Int J Dev Neurosci. 2000 Jul-Aug;18(4-5):339-46. PMID: 10817918
Pharmacological Laboratories, Department of Medicine, Surgery and Odontoiatry, Faculty of Medicine, University of Milano, H. San Paolo, Via A. di Rudini' 8, 20142, Milano, Italy.
In this report it is shown how glycosaminoglycans and insulin-like growth factor-I (IGF-I) promote muscle reinnervation and prevent motor neuron death in experimental models of motor neuron disease. Such effect appears to be mediated by insulin-like growth factor-1. The glycosaminoglycan moiety of proteoglycans is a constituent of the basal lamina active on nerve regeneration by means of the interaction with laminin and with several growth factors.
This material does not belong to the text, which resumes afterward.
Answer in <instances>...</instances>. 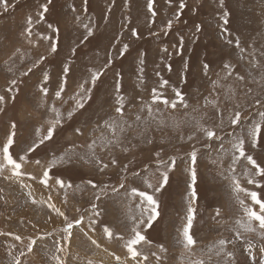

We have previously shown that supplementation by means of subcutaneous injections of glycosaminoglycans affects neuronal degeneration and regeneration. In this study we report that following neonatal lesion of the rat sciatic nerve, glycosaminoglycan treatment promoted extensor digitorum longus muscle reinnervation with consequent improvement of muscle morphology. In saline-treated rats, reinnervation was only partial and there was a marked muscle fibre atrophy, whereas, glycosaminoglycan treatment of lesioned rats increased IGF-I mRNA and protein in the reinnervated muscle, and IGF-I and insulin-like growth factor binding protein-3 plasma levels. Similarly, treatment of lesioned rats with IGF-I promoted muscle reinnervation, and prevented muscle fibre atrophy, higher levels of IGF-I in the reinnervated muscle, of IGF-I, and insulin-like growth factor binding proteins in plasma. In the wobbler mouse IGF-I and glycosaminoglycans alone promote only a partial motor neuron survival and the preservation of forelimb function decays after 3 weeks of treatment. However when glycosaminoglycans and insulin-like growth factor are administered together the motor neuron disease in the wobbler mouse is halted and there is no more loss of motor neurons.